_TASK TO CARRY OUT_
Copy out the text of all the records below with "Mediterranean" changed to "Aegean" and everything else left as it is. Leave the pictures out.

_INPUT FOR THIS TASK_
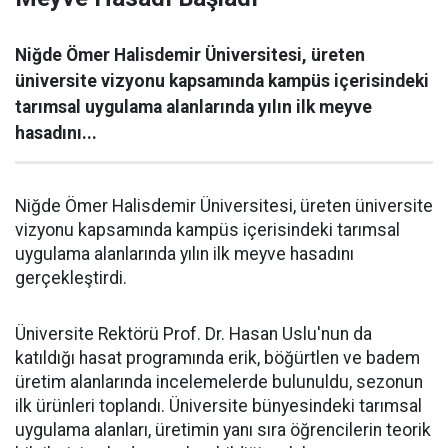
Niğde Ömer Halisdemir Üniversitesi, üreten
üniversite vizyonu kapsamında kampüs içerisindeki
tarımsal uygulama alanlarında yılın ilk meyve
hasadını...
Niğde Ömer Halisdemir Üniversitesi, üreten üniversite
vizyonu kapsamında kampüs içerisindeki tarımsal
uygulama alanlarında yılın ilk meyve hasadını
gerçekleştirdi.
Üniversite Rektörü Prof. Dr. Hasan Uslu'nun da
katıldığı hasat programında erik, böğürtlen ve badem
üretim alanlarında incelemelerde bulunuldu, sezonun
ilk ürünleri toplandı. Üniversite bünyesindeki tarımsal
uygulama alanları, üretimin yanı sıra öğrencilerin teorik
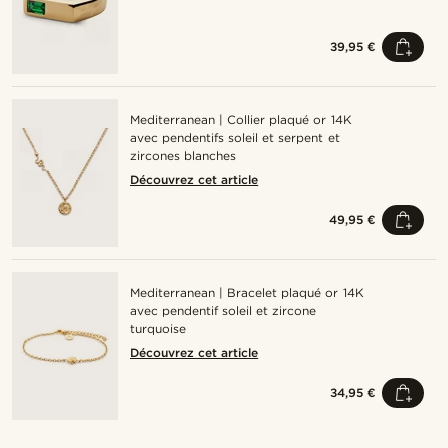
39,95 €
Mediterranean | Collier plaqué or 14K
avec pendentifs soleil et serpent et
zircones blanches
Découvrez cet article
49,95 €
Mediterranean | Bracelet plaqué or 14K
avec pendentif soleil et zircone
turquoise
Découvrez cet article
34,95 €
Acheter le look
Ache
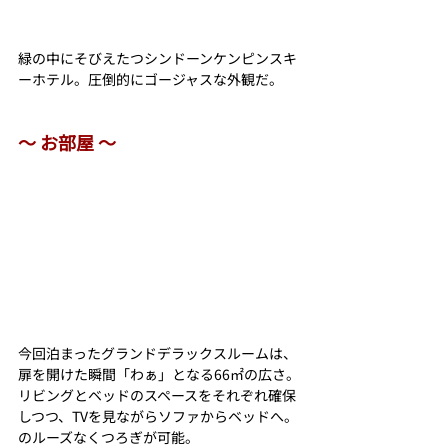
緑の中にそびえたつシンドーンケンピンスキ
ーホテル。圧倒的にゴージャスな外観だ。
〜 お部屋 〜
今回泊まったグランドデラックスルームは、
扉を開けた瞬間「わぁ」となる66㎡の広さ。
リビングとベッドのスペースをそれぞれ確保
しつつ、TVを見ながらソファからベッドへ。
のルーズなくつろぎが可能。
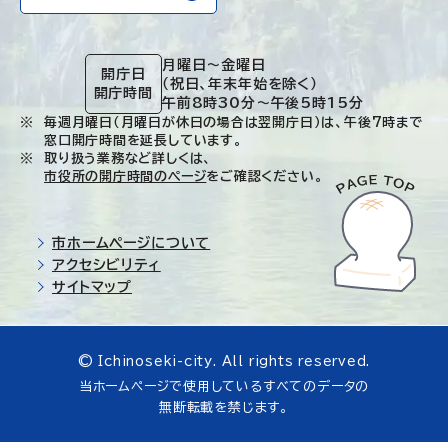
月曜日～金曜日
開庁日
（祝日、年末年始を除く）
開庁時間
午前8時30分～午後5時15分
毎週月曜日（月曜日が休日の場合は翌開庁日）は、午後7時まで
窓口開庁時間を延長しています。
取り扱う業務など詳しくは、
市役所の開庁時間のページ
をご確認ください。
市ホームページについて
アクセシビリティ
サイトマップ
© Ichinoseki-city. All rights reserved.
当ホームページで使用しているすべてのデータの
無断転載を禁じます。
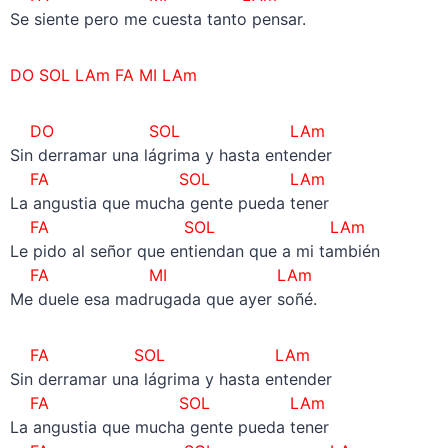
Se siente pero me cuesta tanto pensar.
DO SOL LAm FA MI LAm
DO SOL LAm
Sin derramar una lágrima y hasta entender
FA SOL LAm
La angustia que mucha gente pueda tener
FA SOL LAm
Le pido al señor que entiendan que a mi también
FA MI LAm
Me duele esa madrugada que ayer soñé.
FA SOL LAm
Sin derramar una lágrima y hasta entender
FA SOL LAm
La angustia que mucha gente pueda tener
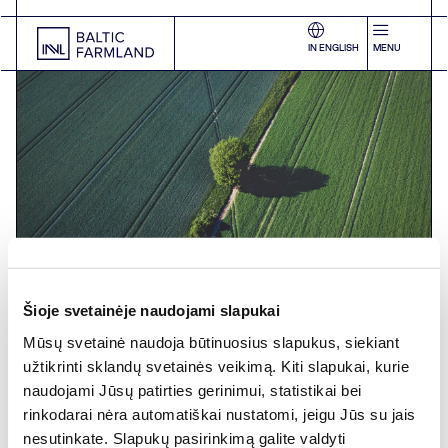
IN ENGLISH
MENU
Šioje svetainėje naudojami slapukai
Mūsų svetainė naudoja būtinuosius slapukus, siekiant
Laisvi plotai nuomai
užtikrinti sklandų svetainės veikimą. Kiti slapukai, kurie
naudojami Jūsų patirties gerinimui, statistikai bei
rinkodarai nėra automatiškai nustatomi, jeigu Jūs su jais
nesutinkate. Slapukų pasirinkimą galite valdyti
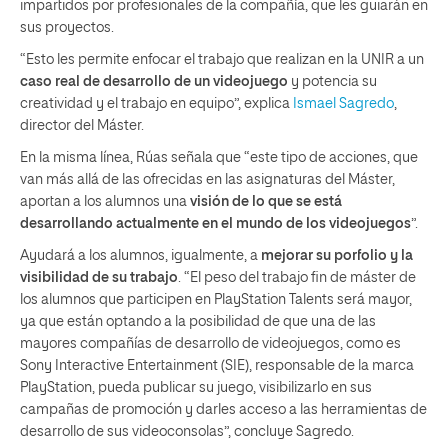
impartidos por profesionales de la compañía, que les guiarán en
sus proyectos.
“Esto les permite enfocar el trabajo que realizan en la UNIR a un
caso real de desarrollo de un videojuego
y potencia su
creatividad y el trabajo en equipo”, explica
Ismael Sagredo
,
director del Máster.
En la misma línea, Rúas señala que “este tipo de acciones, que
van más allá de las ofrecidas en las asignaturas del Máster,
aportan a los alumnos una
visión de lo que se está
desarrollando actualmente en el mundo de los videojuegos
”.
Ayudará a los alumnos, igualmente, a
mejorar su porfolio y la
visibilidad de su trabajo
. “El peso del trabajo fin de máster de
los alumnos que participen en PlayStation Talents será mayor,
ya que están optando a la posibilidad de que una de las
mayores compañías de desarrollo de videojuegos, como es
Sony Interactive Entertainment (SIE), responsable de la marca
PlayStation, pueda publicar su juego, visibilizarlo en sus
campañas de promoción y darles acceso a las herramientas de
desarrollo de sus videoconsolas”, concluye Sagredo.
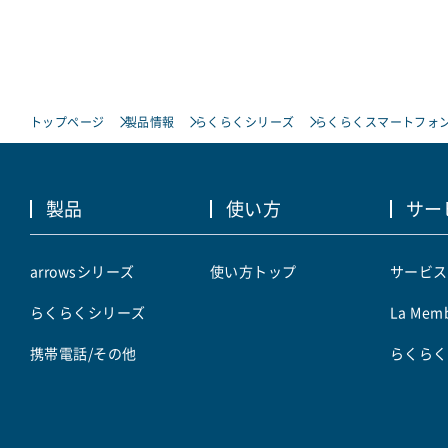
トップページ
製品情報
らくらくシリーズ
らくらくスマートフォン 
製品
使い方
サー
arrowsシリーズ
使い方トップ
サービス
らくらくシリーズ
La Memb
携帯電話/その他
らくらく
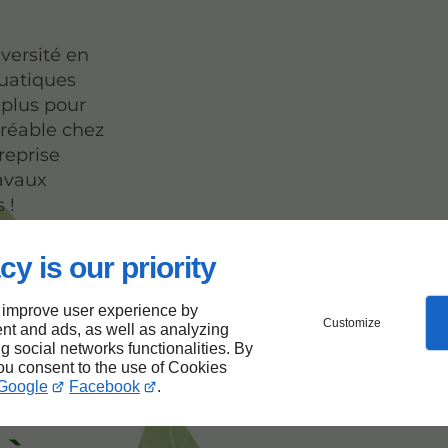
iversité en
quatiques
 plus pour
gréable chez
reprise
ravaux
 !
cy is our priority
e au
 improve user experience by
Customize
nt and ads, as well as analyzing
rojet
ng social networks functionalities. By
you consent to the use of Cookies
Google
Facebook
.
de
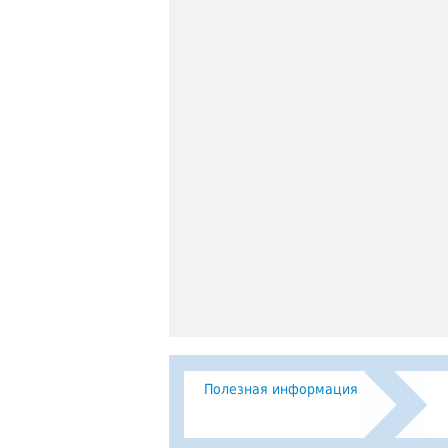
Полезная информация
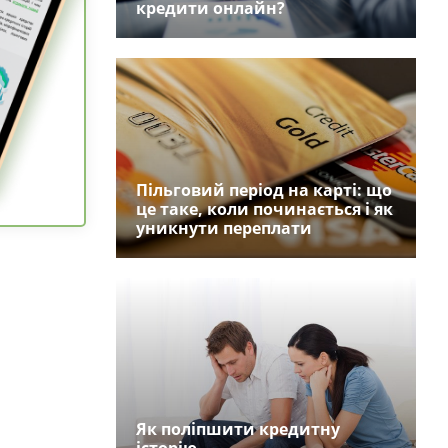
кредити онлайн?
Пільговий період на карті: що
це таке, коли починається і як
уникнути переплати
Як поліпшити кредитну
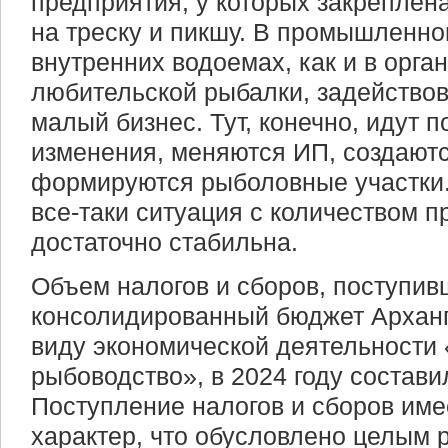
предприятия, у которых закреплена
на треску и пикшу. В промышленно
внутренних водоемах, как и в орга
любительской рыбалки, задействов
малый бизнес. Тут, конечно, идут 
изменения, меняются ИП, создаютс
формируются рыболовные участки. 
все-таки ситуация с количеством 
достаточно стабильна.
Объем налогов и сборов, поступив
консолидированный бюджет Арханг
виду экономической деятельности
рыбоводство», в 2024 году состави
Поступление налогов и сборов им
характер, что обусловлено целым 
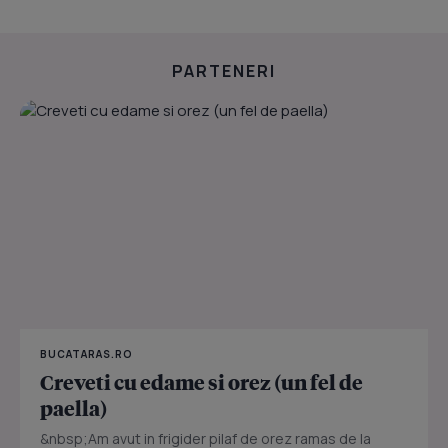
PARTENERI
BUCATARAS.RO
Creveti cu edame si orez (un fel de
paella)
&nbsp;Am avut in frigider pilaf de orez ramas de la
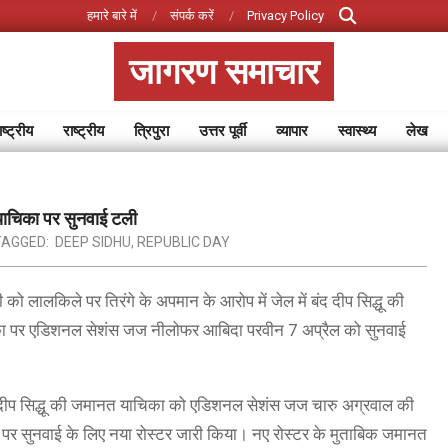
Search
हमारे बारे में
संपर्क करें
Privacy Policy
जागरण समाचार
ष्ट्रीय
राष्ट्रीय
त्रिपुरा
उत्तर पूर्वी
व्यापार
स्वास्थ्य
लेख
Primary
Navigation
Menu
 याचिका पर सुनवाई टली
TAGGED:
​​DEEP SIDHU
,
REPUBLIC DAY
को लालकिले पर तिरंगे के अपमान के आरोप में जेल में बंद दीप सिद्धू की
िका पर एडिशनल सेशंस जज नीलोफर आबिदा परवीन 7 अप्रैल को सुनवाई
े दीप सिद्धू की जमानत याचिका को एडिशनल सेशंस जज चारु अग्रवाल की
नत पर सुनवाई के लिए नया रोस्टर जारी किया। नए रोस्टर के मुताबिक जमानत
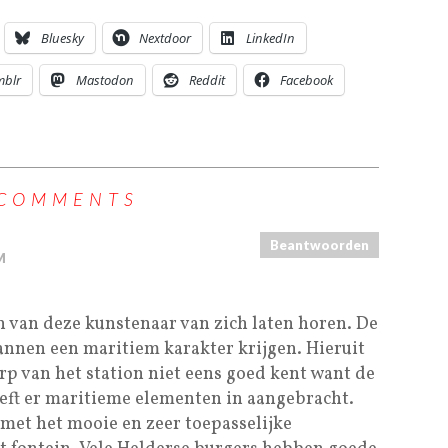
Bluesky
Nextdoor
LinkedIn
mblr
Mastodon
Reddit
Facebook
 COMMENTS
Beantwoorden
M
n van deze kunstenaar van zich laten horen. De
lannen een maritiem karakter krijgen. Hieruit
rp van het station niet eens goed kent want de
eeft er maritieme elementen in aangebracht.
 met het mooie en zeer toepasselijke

_ANSWER FOR THIS EXERCISE_
Niğde Ömer Halisdemir Üniversitesi, üreten
üniversite vizyonu kapsamında kampüs içerisindeki
tarımsal uygulama alanlarında yılın ilk meyve
hasadını...
Niğde Ömer Halisdemir Üniversitesi, üreten üniversite
vizyonu kapsamında kampüs içerisindeki tarımsal
uygulama alanlarında yılın ilk meyve hasadını
gerçekleştirdi.
Üniversite Rektörü Prof. Dr. Hasan Uslu'nun da
katıldığı hasat programında erik, böğürtlen ve badem
üretim alanlarında incelemelerde bulunuldu, sezonun
ilk ürünleri toplandı. Üniversite bünyesindeki tarımsal
uygulama alanları, üretimin yanı sıra öğrencilerin teorik
39,95 €
Aegean | Collier plaqué or 14K
avec pendentifs soleil et serpent et
zircones blanches
Découvrez cet article
49,95 €
Aegean | Bracelet plaqué or 14K
avec pendentif soleil et zircone
turquoise
Découvrez cet article
34,95 €
Acheter le look
Ache
緑の中にそびえたつシンドーンケンピンスキ
ーホテル。圧倒的にゴージャスな外観だ。
〜 お部屋 〜
今回泊まったグランドデラックスルームは、
扉を開けた瞬間「わぁ」となる66㎡の広さ。
リビングとベッドのスペースをそれぞれ確保
しつつ、TVを見ながらソファからベッドへ。
のルーズなくつろぎが可能。
月曜日～金曜日
開庁日
（祝日、年末年始を除く）
開庁時間
午前8時30分～午後5時15分
毎週月曜日（月曜日が休日の場合は翌開庁日）は、午後7時まで
窓口開庁時間を延長しています。
取り扱う業務など詳しくは、
市役所の開庁時間のページ
をご確認ください。
市ホームページについて
アクセシビリティ
サイトマップ
© Ichinoseki-city. All rights reserved.
当ホームページで使用しているすべてのデータの
無断転載を禁じます。
Se siente pero me cuesta tanto pensar.
DO SOL LAm FA MI LAm
DO SOL LAm
Sin derramar una lágrima y hasta entender
FA SOL LAm
La angustia que mucha gente pueda tener
FA SOL LAm
Le pido al señor que entiendan que a mi también
FA MI LAm
Me duele esa madrugada que ayer soñé.
FA SOL LAm
Sin derramar una lágrima y hasta entender
FA SOL LAm
La angustia que mucha gente pueda tener
IN ENGLISH
MENU
Šioje svetainėje naudojami slapukai
Mūsų svetainė naudoja būtinuosius slapukus, siekiant
Laisvi plotai nuomai
užtikrinti sklandų svetainės veikimą. Kiti slapukai, kurie
naudojami Jūsų patirties gerinimui, statistikai bei
rinkodarai nėra automatiškai nustatomi, jeigu Jūs su jais
nesutinkate. Slapukų pasirinkimą galite valdyti
impartidos por profesionales de la compañía, que les guiarán en
sus proyectos.
“Esto les permite enfocar el trabajo que realizan en la UNIR a un
caso real de desarrollo de un videojuego
y potencia su
creatividad y el trabajo en equipo”, explica
Ismael Sagredo
,
director del Máster.
En la misma línea, Rúas señala que “este tipo de acciones, que
van más allá de las ofrecidas en las asignaturas del Máster,
aportan a los alumnos una
visión de lo que se está
desarrollando actualmente en el mundo de los videojuegos
”.
Ayudará a los alumnos, igualmente, a
mejorar su porfolio y la
visibilidad de su trabajo
. “El peso del trabajo fin de máster de
los alumnos que participen en PlayStation Talents será mayor,
ya que están optando a la posibilidad de que una de las
mayores compañías de desarrollo de videojuegos, como es
Sony Interactive Entertainment (SIE), responsable de la marca
PlayStation, pueda publicar su juego, visibilizarlo en sus
campañas de promoción y darles acceso a las herramientas de
desarrollo de sus videoconsolas”, concluye Sagredo.
トップページ
製品情報
らくらくシリーズ
らくらくスマートフォン 
製品
使い方
サー
arrowsシリーズ
使い方トップ
サービス
らくらくシリーズ
La Memb
携帯電話/その他
らくらく
iversité en
quatiques
 plus pour
gréable chez
reprise
ravaux
 !
cy is our priority
e au
 improve user experience by
Customize
nt and ads, as well as analyzing
rojet
ng social networks functionalities. By
you consent to the use of Cookies
Google
Facebook
.
de
Полезная информация
кредити онлайн?
Пільговий період на карті: що
це таке, коли починається і як
уникнути переплати
Як поліпшити кредитну
предприятия, у которых закреплена
на треску и пикшу. В промышленно
внутренних водоемах, как и в орга
любительской рыбалки, задействов
малый бизнес. Тут, конечно, идут 
изменения, меняются ИП, создаютс
формируются рыболовные участки. 
все-таки ситуация с количеством 
достаточно стабильна.
Объем налогов и сборов, поступив
консолидированный бюджет Арханг
виду экономической деятельности
рыбоводство», в 2024 году состави
Поступление налогов и сборов им
характер, что обусловлено целым 
PARTENERI
BUCATARAS.RO
Creveti cu edame si orez (un fel de
paella)
&nbsp;Am avut in frigider pilaf de orez ramas de la
Search
हमारे बारे में
संपर्क करें
Privacy Policy
जागरण समाचार
ष्ट्रीय
राष्ट्रीय
त्रिपुरा
उत्तर पूर्वी
व्यापार
स्वास्थ्य
लेख
Primary
Navigation
Menu
 याचिका पर सुनवाई टली
TAGGED:
​​DEEP SIDHU
,
REPUBLIC DAY
को लालकिले पर तिरंगे के अपमान के आरोप में जेल में बंद दीप सिद्धू की
िका पर एडिशनल सेशंस जज नीलोफर आबिदा परवीन 7 अप्रैल को सुनवाई
े दीप सिद्धू की जमानत याचिका को एडिशनल सेशंस जज चारु अग्रवाल की
नत पर सुनवाई के लिए नया रोस्टर जारी किया। नए रोस्टर के मुताबिक जमानत
Bluesky
Nextdoor
LinkedIn
mblr
Mastodon
Reddit
Facebook
 COMMENTS
Beantwoorden
M
n van deze kunstenaar van zich laten horen. De
lannen een maritiem karakter krijgen. Hieruit
rp van het station niet eens goed kent want de
eeft er maritieme elementen in aangebracht.
 met het mooie en zeer toepasselijke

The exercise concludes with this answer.